In fact, the design of character encoding schemes for programming languages is a very interesting topic involving many factors.

Java's String type uses UTF-16 encoding, with each character occupying 2 bytes. This is because at the beginning of Java language design, people believed that 16 bits were sufficient to represent all possible characters. However, this was an incorrect judgment. Later, the Unicode specification expanded beyond 16 bits, so characters in Java may now be represented by a pair of 16-bit values (called "surrogate pairs").
The strings of JavaScript and TypeScript use UTF-16 encoding for reasons similar to Java. When Netscape first introduced the JavaScript language in 1995, Unicode was still in its early stages of development, and at that time, using 16-bit encoding was sufficient to represent all Unicode characters.
C# uses UTF-16 encoding mainly because the .NET platform was designed by Microsoft, and many of Microsoft's technologies (including the Windows operating system) extensively use UTF-16 encoding.

Due to the underestimation of character quantities by the above programming languages, they had to adopt the "surrogate pair" method to represent Unicode characters with lengths exceeding 16 bits. This is a reluctant compromise. On the one hand, in strings containing surrogate pairs, one character may occupy 2 bytes or 4 bytes, thus losing the advantage of fixed-length encoding. On the other hand, handling surrogate pairs requires additional code, which increases the complexity and difficulty of debugging in programming.

For the above reasons, some programming languages have proposed different encoding schemes.

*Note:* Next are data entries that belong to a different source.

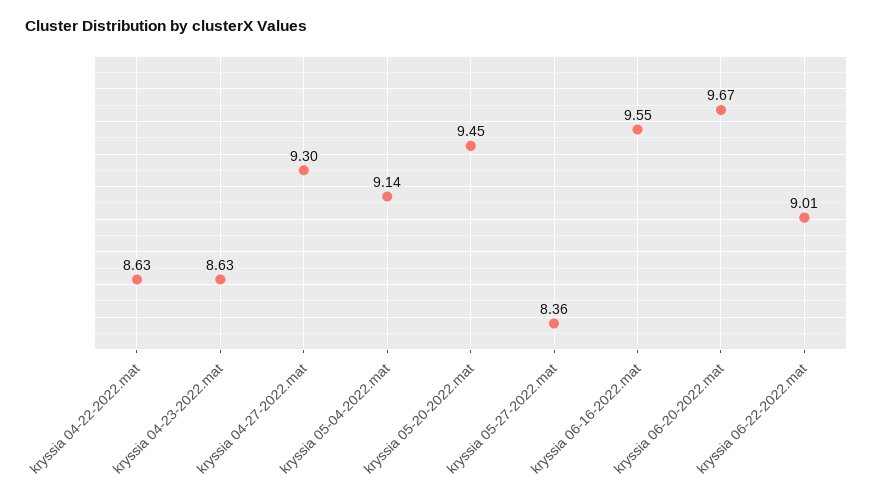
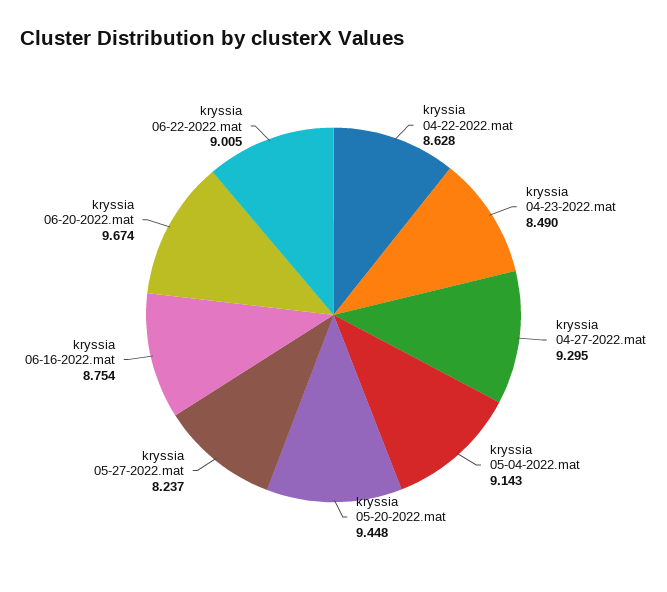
  {
    "kryssia 04-22-2022.mat": 8.628,
-   "kryssia 04-23-2022.mat": 8.63,
+   "kryssia 04-23-2022.mat": 8.49,
    "kryssia 04-27-2022.mat": 9.295,
    "kryssia 05-04-2022.mat": 9.143,
    "kryssia 05-20-2022.mat": 9.448,
-   "kryssia 05-27-2022.mat": 8.36,
+   "kryssia 05-27-2022.mat": 8.237,
-   "kryssia 06-16-2022.mat": 9.55,
+   "kryssia 06-16-2022.mat": 8.754,
    "kryssia 06-20-2022.mat": 9.674,
    "kryssia 06-22-2022.mat": 9.005
  }

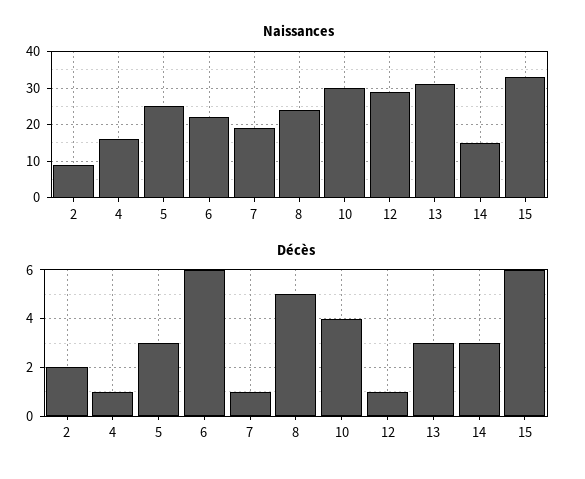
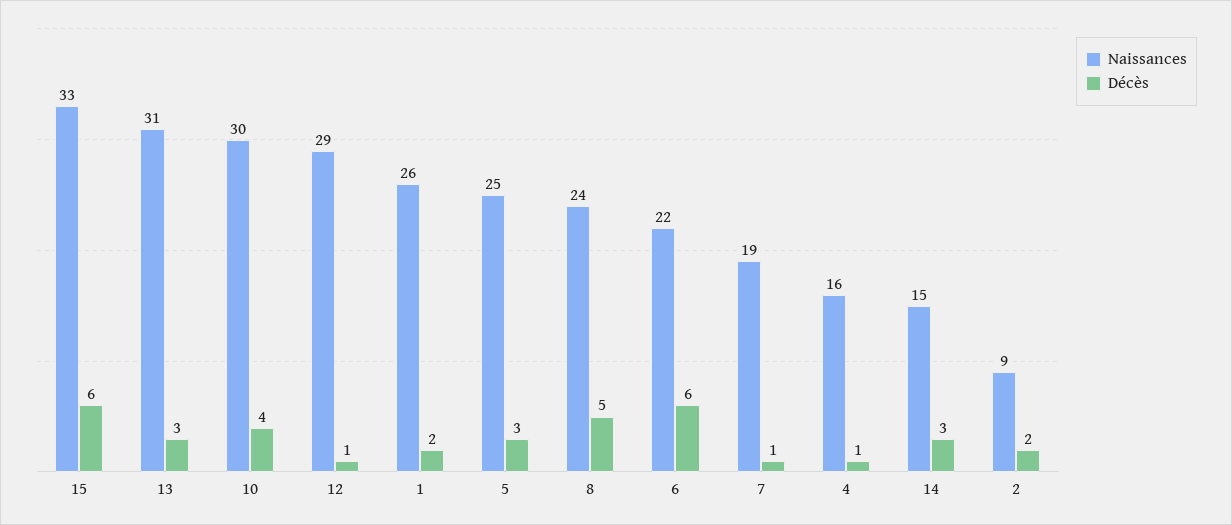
  {
    "Naissances": {
      "2": 9,
      "4": 16,
      "5": 25,
      "6": 22,
      "7": 19,
      "8": 24,
      "10": 30,
      "12": 29,
      "13": 31,
      "14": 15,
-     "15": 33
+     "15": 33,
+     "1": 26
    },
    "Décès": {
      "2": 2,
      "4": 1,
      "5": 3,
      "6": 6,
      "7": 1,
      "8": 5,
      "10": 4,
      "12": 1,
      "13": 3,
      "14": 3,
-     "15": 6
+     "15": 6,
+     "1": 2
    }
  }

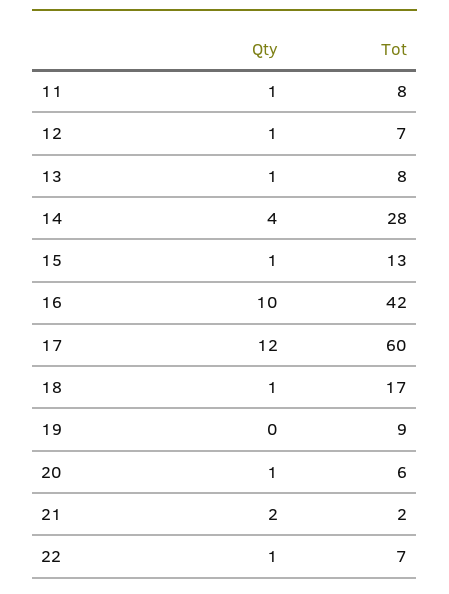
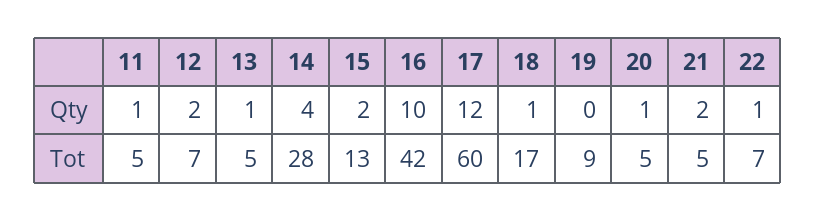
  {
    "Qty": {
      "11": 1,
-     "12": 1,
+     "12": 2,
      "13": 1,
      "14": 4,
-     "15": 1,
+     "15": 2,
      "16": 10,
      "17": 12,
      "18": 1,
      "19": 0,
      "20": 1,
      "21": 2,
      "22": 1
    },
    "Tot": {
-     "11": 8,
+     "11": 5,
      "12": 7,
-     "13": 8,
+     "13": 5,
      "14": 28,
      "15": 13,
      "16": 42,
      "17": 60,
      "18": 17,
      "19": 9,
-     "20": 6,
+     "20": 5,
-     "21": 2,
+     "21": 5,
      "22": 7
    }
  }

Python's str uses Unicode encoding and adopts a flexible string representation where the stored character length depends on the largest Unicode code point in the string. If all characters in the string are ASCII characters, each character occupies 1 byte; if there are characters exceeding the ASCII range but all within the Basic Multilingual Plane (BMP), each character occupies 2 bytes; if there are characters exceeding the BMP, each character occupies 4 bytes.
Go language's string type uses UTF-8 encoding internally. Go language also provides the rune type, which is used to represent a single Unicode code point.
Rust language's str and String types use UTF-8 encoding internally. Rust also provides the char type for representing a single Unicode code point.

It should be noted that the above discussion is about how strings are stored in programming languages, which is different from how strings are stored in files or transmitted over networks. In file storage or network transmission, we usually encode strings into UTF-8 format to achieve optimal compatibility and space efficiency.